The agency said Dec. 21 that it plans to let examiners grade credit unions according to how well they serve their members - a step the Credit Union National Association has rejected in the past.
"It's questionable as to whether these are safety and soundness issues," said William F. Hampel Jr., chief economist for the Madison, Wis., trade group.
The revisions, which also include a rejiggering of examination ratios, will be enforced once NCUA moves to its automated examination program in July.
Under NCUA's revised rating system, examiners will grade service to members by how well management promotes and generates loan demand, how deeply the institution has penetrated its potential membership, and how competitive its rates are.
Also, credit unions must perform cost/benefit analyses on their services to ensure the bulk of the membership isn't subsidizing services used only by a few.

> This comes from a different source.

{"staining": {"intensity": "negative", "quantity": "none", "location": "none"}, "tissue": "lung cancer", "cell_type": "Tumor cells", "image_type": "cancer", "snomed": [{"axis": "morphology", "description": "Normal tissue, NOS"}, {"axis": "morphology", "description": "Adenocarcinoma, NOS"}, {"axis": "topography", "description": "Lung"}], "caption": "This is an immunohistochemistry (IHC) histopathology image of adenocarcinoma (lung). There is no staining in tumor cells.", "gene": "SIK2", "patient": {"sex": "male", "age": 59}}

In 1992, after some debate, CUNA decided that the regulatory agency had no business dictating what qualified as good service. The trade group also said service should not be a factor in safety-and-soundness reviews.
This Thursday and Friday, CUNA officials will review the changes and how to respond to them.

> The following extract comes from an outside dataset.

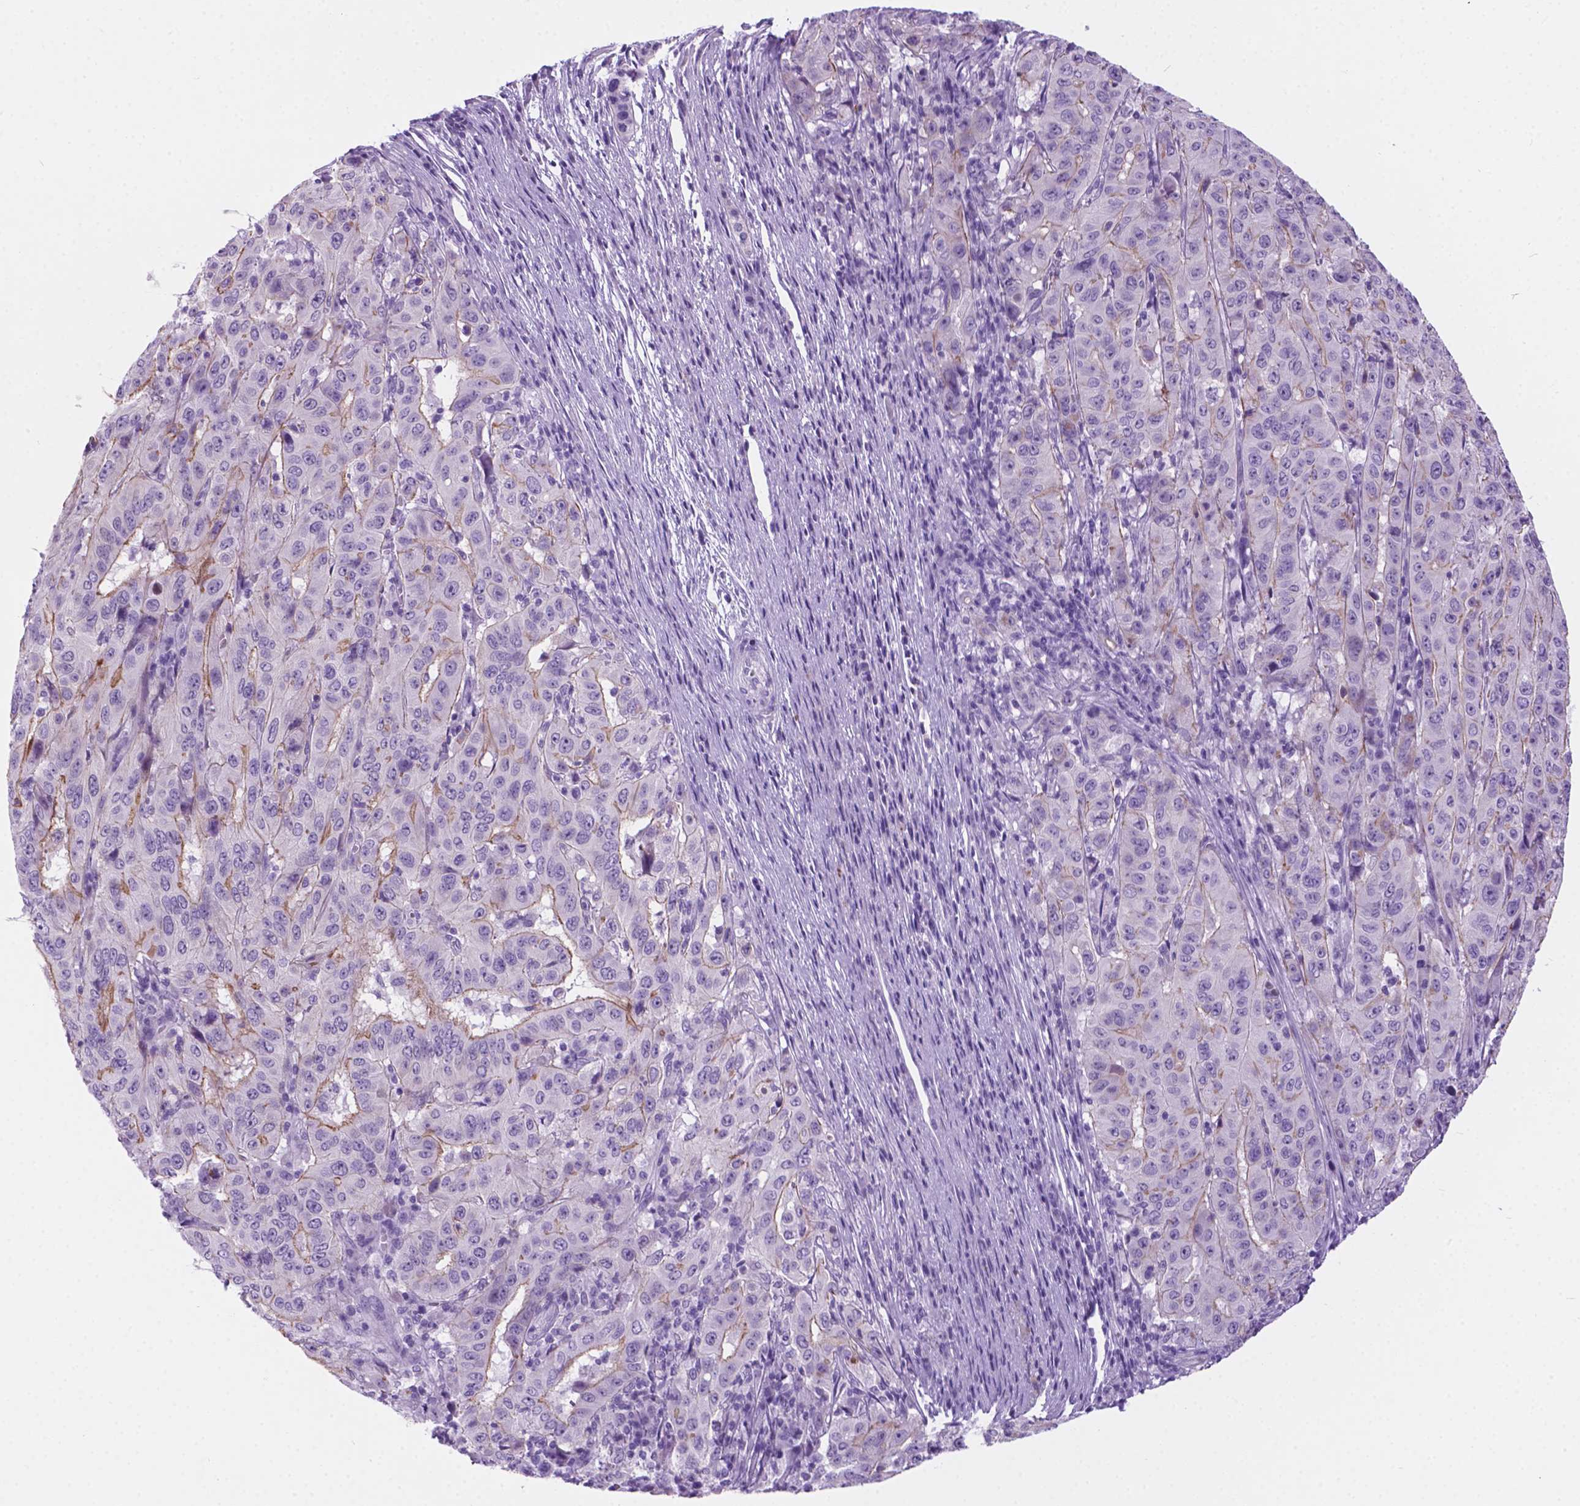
{"staining": {"intensity": "moderate", "quantity": "<25%", "location": "cytoplasmic/membranous"}, "tissue": "pancreatic cancer", "cell_type": "Tumor cells", "image_type": "cancer", "snomed": [{"axis": "morphology", "description": "Adenocarcinoma, NOS"}, {"axis": "topography", "description": "Pancreas"}], "caption": "An IHC micrograph of tumor tissue is shown. Protein staining in brown highlights moderate cytoplasmic/membranous positivity in pancreatic adenocarcinoma within tumor cells.", "gene": "ARMS2", "patient": {"sex": "male", "age": 63}}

Besides adding a whole new area of concern for credit unions, the changes give examiners more flexibility in assigning grades.
Examiners can now increase or decrease any rating as much as they deem necessary; previously, they could only alter ratings by one notch.
This expanded power fits in with NCUA Chairman Norman D'Amours' proclaimed goal of encouraging credit unions to take on more lending risk. But the wider latitude could be bad news for credit unions, Mr. Hampel said.
"It allows examiners to use bad judgment" in downgrading credit unions, he said.
NCUA evaluates institutions according to a rating system known as Camel, which stands for capital adequacy, asset quality, management, earnings, and asset-liability management (formerly liquidity). It rates credit unions on a 5-point scale, with 1 being the highest grade.
Examiners also will be working with a different set of key ratios. There are now five key ratios, down from seven in 1991 and 11 in 1987.
The key ratios are: capital-to-assets, net capital-to-assets, delinquent loans-to-loans, net chargeoffs-to-average loans, and return on average assets.
Because there are fewer key ratios, the 29 supporting ratios - including 12 new ones - could become more important than in the past, Mr. Hampel said.
The new Camel system could make it harder for credit unions with underwater collateralized mortgage obligations to get 1, 2, or 3 ratings than in the past, according to Pat Keefe, spokesman for the National Association of Federal Credit Unions.
The new system integrates the agency's mark-to-market accounting rule so that capital-asset ratios must take into account unrealized losses on investments.
"This might be felt at some of the larger credit unions," Mr. Keefe said.
The new Camel rating system also reduces the importance of the net operating expenses-to-average assets ratio, categorizing it as a supporting ratio, not a key ratio.
This means that credit unions will be less likely to earn points for low operating expense ratios, Mr. Keefe said.